Now, however preposterous it may at first seem to talk of any creature's

skin as being of that sort of consistence and thickness, yet in point

of fact these are no arguments against such a presumption; because you

cannot raise any other dense enveloping layer from the whale's body

but that same blubber; and the outermost enveloping layer of any animal,

if reasonably dense, what can that be but the skin?  True, from the

unmarred dead body of the whale, you may scrape off with your hand an

infinitely thin, transparent substance, somewhat resembling the thinnest

shreds of isinglass, only it is almost as flexible and soft as satin;

that is, previous to being dried, when it not only contracts and thickens,

but becomes rather hard and brittle.  I have several such dried bits,

which I use for marks in my whale-books.

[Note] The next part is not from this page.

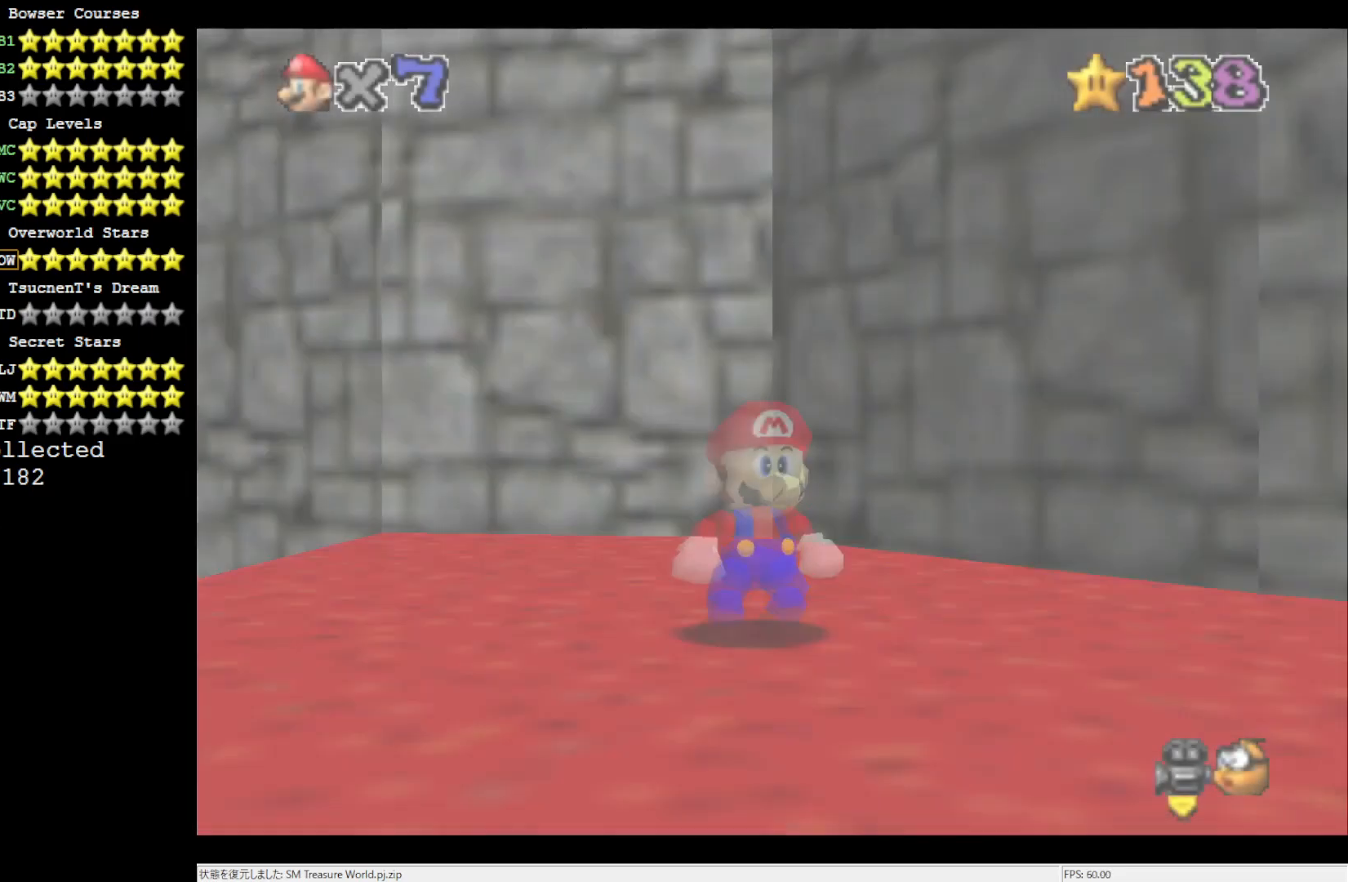
{"buttons": [], "left_stick": "left", "events": [[417, "left_stick", "left"]]}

It is transparent, as I

said before; and being laid upon the printed page, I have sometimes

pleased myself with fancying it exerted a magnifying influence.

At any rate, it is pleasant to read about whales through their

own spectacles, as you may say.  But what I am driving at here is this.

That same infinitely thin, isinglass substance, which, I admit,

invests the entire body of the whale, is not so much to be regarded

as the skin of the creature, as the skin of the skin, so to speak; for it

were simply ridiculous to say, that the proper skin of the tremendous

whale is thinner and more tender than the skin of a new-born child.

But no more of this.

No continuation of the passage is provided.